Among my most recent article updates is Objectivist Ethics, a Critique. I suspect it is unsettling to my many Objectivist friends, so I am offering them a chance to critique back. But my self-interest in the matter extends beyond preserving friendships. I want to make the article better. Ideally, it should persuade Objectivists to update their philosophy from merely following Ayn Rand — errors and all — to using her works as inspiration to produce something better.
As a start, I’d like to focus on making sure I am not doing a straw man argument. In the static article, I summarized her derivation of Objectivist ethics as follows:
- Existence exists.
- Living beings must act in order to exist. The plant seeks light, the cow chews cud, the tiger hunts, etc.
- Man is a rational animal.
- Reason is man’s basic tool for survival, just as claws are for a tiger, etc.
- Since man is not governed by instinct, he needs rules to live by.
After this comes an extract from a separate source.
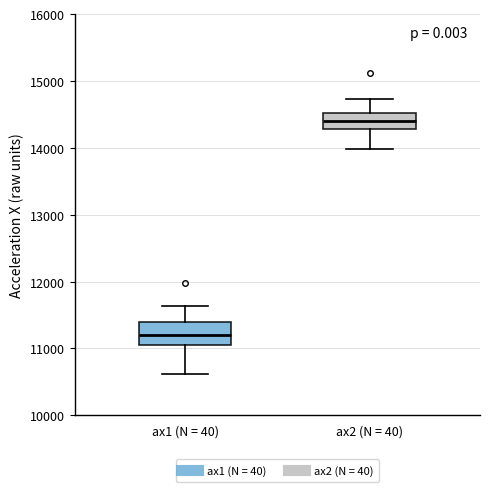

Comparing the boxes themselves (not the whiskers), which one is the tallest?

ax1 (N = 40)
He needs ethics.
- Morals thus derive from self preservation, from self interest.
- However, rational self-interest is socially benevolent. To steal, mooch or be a useless playboy is to violate intellectual integrity, causing the mind to melt down like a computer in an old Star Trek episode. Rational self-interest produces a drive for productivity and trade. (But not necessarily for charity towards the disabled.)
Do I have this correct? Step 7 is perhaps the most problematic. Is the Star Trek reference too cute? Obviously, Rand did not claim an immediate mental meltdown results from rejecting rationality. The destruction claimed is considerably slower. So at the very least I intend to add “(only slower)” to the second sentence.
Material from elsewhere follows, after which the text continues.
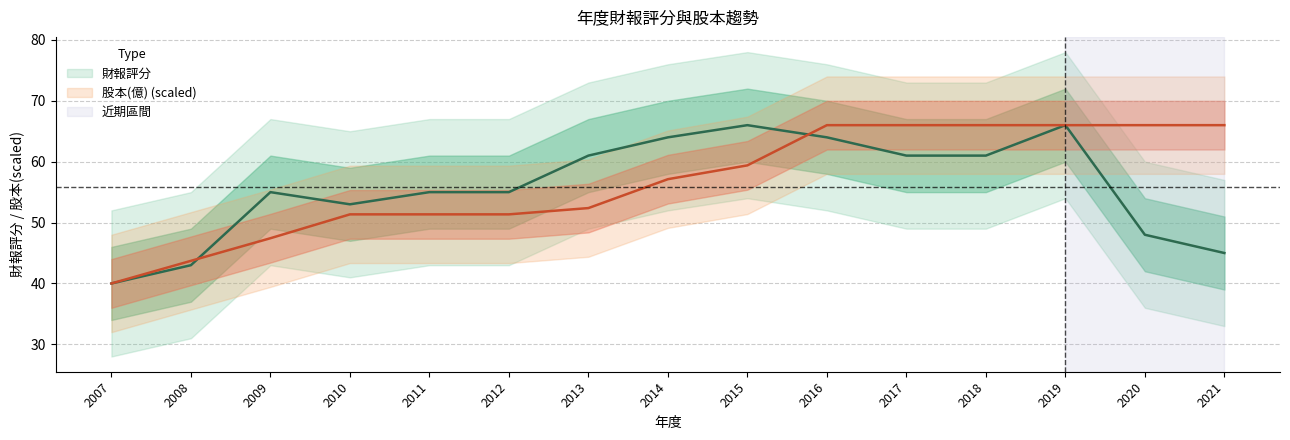

True or false: 財報評分 has more than 1 interior local peaks.

True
Also, can anyone give me a reference where Rand lays out her derivation of Objectivist ethics with all the steps intact. The first essay in The Virtue of Selfishness skips quite a few to say the least. If not, has anyone else written up such a derivation with citations of the relevant bits of Ayn Rand’s works?
I think you pretty well have it (Rand’s Ethics).
Suffice it to say that your comment “But not necessarily for charity…” is somewhat gratuitous because if Objectivist Ethics required charity that would make it welfare and would put another’s claim above the claim of the producer.
Bill, thanks for the feedback. I got rid of the gratuitous bit and tweaked as follows:
I don’t have the patience to dust off my Rand books, but methinks yer in the ballpark. She did seem to find it tragic if one did not hone the mind’s rational functions in order to maximize rational self interest. Great things come from this, and like Smith’s invisible hand, from great things come a generalized improvement in the human condition.
The tweak “in many ways” is vital, since actual socially benevolent outcomes is a side effect, not the primary purpose of being a high-achieving Randroid.
Going on intellectual strike illustrates the opposite, when the great minds no longer create.
Who determines all these sorts of things is up in the air, near as I can tell.
Relevant:
http://www.amazon.com/Without-Prayer-Rand-Close-System/dp/0940931508
Your on the right track. Moreover, as a matter of formal philosophy Rand was weak in epistemics (she embraced Aristotle without fixing his problems), her presumption that “reason” necessitates atheism is flatly idiotic, and her
aesthetics are childish and laughable.
I read most of Rand a decade ago. Her assault on collectivist politics is terrific. The rest of it is junk and impressive only to people that have never studies real philosophy…
Carl,
Excellent essay that I agree with.
Read The Righteous Mind by Jonathan Haidt ISBN 9780307377906. We are a bit more complex than purely rational beings.
Haidt’s conclusions about instinct / feeling / heredity being much more in charge than pure reason are a bit depressing to me. Why? Because any number of “old solutions” to human problems never worked all that well in the past — sometimes because of the selfish parts of our nature. Also, old solutions to new challenges are often very inadequate.
For example, narrow group loyalty in a nuclear world doesn’t work.
There is a role for reason to play for examining new ideas on their own merits. Once that’s done connection needs to be made to the feeling side of human nature.
Any Rand made that connection brilliantly in her novels to the selfish urges in people. Humanists need to come up with a narrative as exciting to re-balance the discussion.
“Objectivism: The Philosophy of Ayn Rand” by Leonard Peikoff addresses your points. You seem sincere in your critique, however, you misunderstood her positions (at least at the time your essay was written).